Similarly, the CW’s “Legends of Tomorrow” is a trippy, time-traveling superhero series with a motley crew of characters. The roster is assembled from guest stars who appeared on previous Arrowverse shows, and, like the unlikely team of Bucky, Sam, and Zemo, is comprised of both heroes and villains. The heroes, which include White Canary and Atom, are initially distrustful of the villains, like Captain Cold and Heat Wave, but the two parties eventually come together and form a found family of sorts. Dysfunctional, sure, but definitely family.
As “Legends of Tomorrow” enters its seventh season, it’s becoming extremely clear that the chemistry between the characters is what keeps the show going. It’s fun to travel to different times and places, but it also depends on the company you’re doing it with.
“The Falcon and the Winter Soldier” emphasizes family throughout the course of the series. Details about Sam’s past and his extended family, including his sister Sarah, are revealed for the first time since the character was introduced. Sarah and Sam are often at odds with each other, with Sam wanting to try and make the world a better place, and Sarah being a realist who just wants to get back to a normal life. There’s also Isaiah Bradley, whose protective grandson, Eli, is wary about dealing with Sam.

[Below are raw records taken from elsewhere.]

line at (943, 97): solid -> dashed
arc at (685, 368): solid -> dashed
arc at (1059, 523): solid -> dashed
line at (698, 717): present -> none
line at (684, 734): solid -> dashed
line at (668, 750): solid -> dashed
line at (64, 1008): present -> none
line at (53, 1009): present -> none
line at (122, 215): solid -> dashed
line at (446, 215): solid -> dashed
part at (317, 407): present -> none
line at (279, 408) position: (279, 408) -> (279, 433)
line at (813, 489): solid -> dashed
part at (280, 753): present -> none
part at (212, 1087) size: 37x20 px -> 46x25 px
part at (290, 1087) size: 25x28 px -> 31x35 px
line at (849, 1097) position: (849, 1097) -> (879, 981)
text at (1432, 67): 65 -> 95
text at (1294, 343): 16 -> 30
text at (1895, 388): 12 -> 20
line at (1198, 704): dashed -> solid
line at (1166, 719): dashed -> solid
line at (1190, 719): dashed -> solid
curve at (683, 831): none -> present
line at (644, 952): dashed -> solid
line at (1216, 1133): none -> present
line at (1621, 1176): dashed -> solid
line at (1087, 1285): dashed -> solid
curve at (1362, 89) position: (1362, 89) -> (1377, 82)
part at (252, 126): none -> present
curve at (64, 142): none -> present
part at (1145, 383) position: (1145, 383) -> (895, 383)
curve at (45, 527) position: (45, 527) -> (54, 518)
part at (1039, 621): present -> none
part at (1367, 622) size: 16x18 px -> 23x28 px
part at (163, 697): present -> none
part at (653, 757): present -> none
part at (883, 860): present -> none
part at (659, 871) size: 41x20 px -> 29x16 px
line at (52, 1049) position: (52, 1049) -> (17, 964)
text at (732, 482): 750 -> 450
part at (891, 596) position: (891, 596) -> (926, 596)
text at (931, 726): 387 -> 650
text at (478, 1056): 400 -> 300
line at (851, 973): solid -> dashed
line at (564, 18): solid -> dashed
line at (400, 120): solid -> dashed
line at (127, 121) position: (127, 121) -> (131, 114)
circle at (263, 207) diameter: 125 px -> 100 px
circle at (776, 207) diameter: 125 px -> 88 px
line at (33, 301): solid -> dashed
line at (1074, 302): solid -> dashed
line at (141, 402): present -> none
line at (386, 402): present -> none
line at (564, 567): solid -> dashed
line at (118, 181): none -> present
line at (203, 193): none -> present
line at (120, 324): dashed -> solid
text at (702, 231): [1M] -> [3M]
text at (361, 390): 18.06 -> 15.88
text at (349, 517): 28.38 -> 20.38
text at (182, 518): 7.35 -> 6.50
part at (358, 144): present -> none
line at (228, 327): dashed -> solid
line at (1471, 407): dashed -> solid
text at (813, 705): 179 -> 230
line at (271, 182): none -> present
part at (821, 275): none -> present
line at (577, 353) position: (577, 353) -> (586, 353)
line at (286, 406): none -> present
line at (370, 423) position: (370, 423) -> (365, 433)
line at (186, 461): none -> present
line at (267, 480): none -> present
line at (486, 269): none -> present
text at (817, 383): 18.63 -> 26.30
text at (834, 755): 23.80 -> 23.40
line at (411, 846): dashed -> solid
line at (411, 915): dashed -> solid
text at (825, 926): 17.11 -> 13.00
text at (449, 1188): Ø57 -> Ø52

Netflix’s “Raising Dion” contains a lot of the same themes. Nicole is a single mother who struggles to take care of her son, Dion, after he develops special powers. Dion wants to use his powers to help people, but Nicole wants him to live a normal life. The young mother helps Dion figure out the origin of his abilities, as well as protect him from those who want to exploit him.
“Raising Dion” is a special series, in that it is both a coming-of-age story as well as a superhero origin story. The familial bond is the thing that holds the show together, while the plight of a young mother and her unique son will keep you glued to the screen. The first season is just nine episodes long, but the series was renewed for season two in January of 2020.